Extremely Low Thermal Resistance Architectures for AlxGaN1-x Semiconductor Devices

Abstract

Next-generation high-power radio-frequency (RF) devices increasingly demand transistors that operate efficiently with high gain at high frequencies. High-aluminum-content ultra-wide-bandgap (UWBG) AlGaN alloys have shown great potential for enabling such high-frequency RF technologies. However, the widespread adoption of AlGaN-based RF devices is limited by thermal-management challenges arising from the intrinsically low thermal conductivity of AlGaN, which leads to higher device thermal resistance for a given geometry compared to GaN RF devices. As a result, these next-generation devices are highly susceptible to self-heating. This study investigates the thermal behavior of UWBG AlGaN devices, focusing on the effects of AlGaN channel thickness, substrate technology, and high-k material integration on reducing device thermal resistance to enable high-power operation. Experimental results demonstrate a record-low thermal resistance of 3.96 mm$\cdot$K/W when an AlN substrate is employed and the AlGaN channel thickness is reduced to 5 nm. These findings provide valuable insights into mitigating thermal limitations in UWBG devices through device-level engineering and the strategic integration of high-k materials.

Figures (5)

• Figure 1: Cross-sectional schematic diagrams of the AlGaN HEMT devices: (a) thick-channel device with a 500 nm channel fabricated on AlN (AlGaN-500-on-AlN) and sapphire (AlGaN-500-on-sapphire) substrates with a simplified thermal resistance networks across the layers where $R_1$ is the resistance across the substrate, $R_2$ is the combined resistance across the buffer layer, $R_3$ is the resistance across the channel, and $R_4$ is the resistance across the barrier layers, and (b) thin-channel device with a 5 nm channel fabricated on AlN (AlGaN-5-on-AlN) and sapphire (AlGaN-5-on-sapphire) substrates. (c) Schematic illustration of the gate resistance thermometry (GRT) design used for thermal characterization. (d) Numerical setup, (I) the schematics the numerical setup with all the boundary conditions, (II) top view of the source, drain and gate in the numerical setup, (III) image of the experimental setup on the SanjSCOPE™ EZ500 with the 100X objective lens.
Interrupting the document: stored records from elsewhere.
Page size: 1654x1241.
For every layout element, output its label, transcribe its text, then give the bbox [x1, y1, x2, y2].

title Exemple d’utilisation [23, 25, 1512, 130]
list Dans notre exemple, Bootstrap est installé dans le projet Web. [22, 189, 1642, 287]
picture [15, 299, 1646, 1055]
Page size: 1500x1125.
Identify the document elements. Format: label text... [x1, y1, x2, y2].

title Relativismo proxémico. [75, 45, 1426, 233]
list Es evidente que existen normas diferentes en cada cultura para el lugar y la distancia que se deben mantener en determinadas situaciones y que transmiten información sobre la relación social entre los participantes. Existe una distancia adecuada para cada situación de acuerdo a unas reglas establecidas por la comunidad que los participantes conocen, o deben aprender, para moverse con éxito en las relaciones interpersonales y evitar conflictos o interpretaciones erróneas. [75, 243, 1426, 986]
• Figure 2: Output characteristics of the fabricated HFET devices: (a) a 500 nm AlGaN channel on AlN ( AlGaN-500-on-AlN ) and (b) a 5 nm AlGaN channel on AlN (AlGaN-5-on-AlN). For each device, the drain current $I_D$ was measured by sweeping the drain–to-source voltage $V_{DS}$ from 0 to 10 V under gate-to–source voltages $V_{GS}$ of 0 V, -3 V and –5 V.
• Figure 3: (a) Comparison of the average temperature rise across the gate metal for different power densities for the four different devices with their respective numerical model results. (b) The respective thermal resistance comparison between the four devices.
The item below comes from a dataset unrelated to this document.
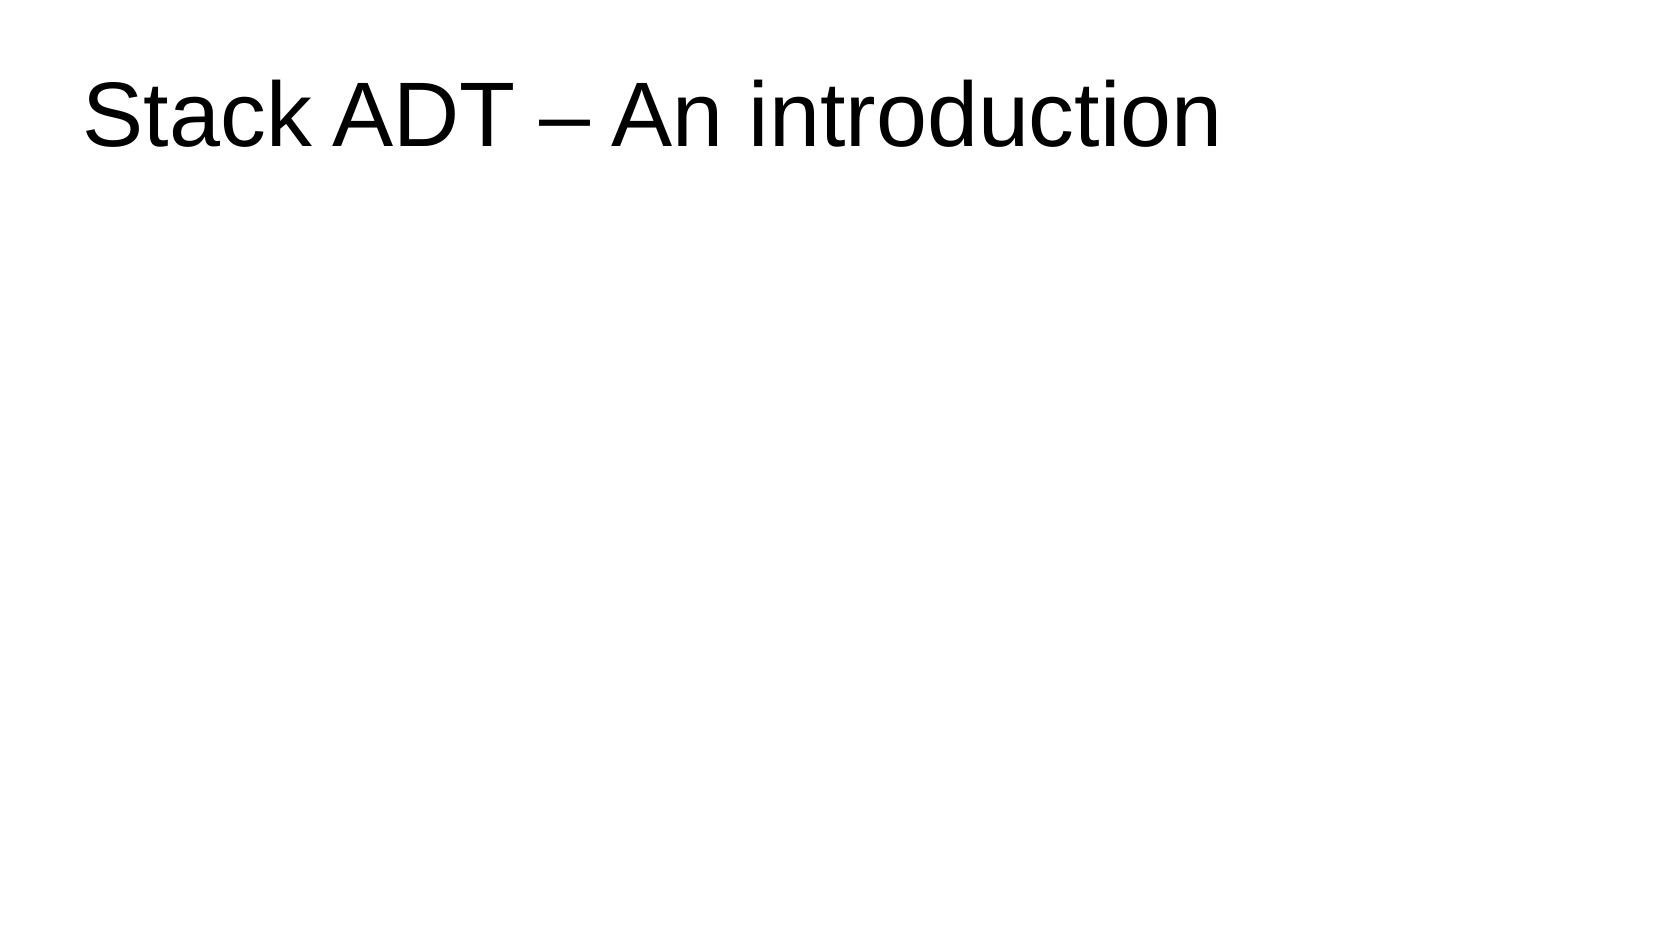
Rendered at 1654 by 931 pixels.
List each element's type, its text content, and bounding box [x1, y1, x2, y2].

title Stack ADT – An introduction [82, 37, 1571, 193]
• Figure 4: Comparison of thermal resistance value from this work and with reported work for GaN hirama_rf_2012tadjer_gan--diamond_2019kim_thermal_2025pavlidis_thermal_2024kagawa_high_2024, AlGaN mamun_al064ga036n_2023chatterjee_interdependence_2020 and Ga$_2$O$_3$qu_extremely_2024lundh_electrothermal_2024 devices.
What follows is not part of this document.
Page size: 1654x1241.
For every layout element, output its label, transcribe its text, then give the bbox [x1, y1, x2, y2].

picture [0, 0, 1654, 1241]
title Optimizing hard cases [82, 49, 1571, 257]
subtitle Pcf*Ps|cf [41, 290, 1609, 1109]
• Figure 5: (a) Transient thermal response showing the temperature rise versus time for the four devices under a 25% duty cycle with a 400 $\mu$s period at a power density of 3.35$\pm$0.15 W/mm. The solid lines represent the corresponding numerical simulation results for each device. (b) Thermoreflectance imaging illustrating the temperature rise at 97.3 $\mu$s for (I) AlGaN-500-on-sapphire, (II) AlGaN-500-on-AlN, (III) AlGaN-5-on-sapphire, and (IV) AlGaN-5-on-AlN. Note: The color scale for III and IV is reduced to enable clearer comparison.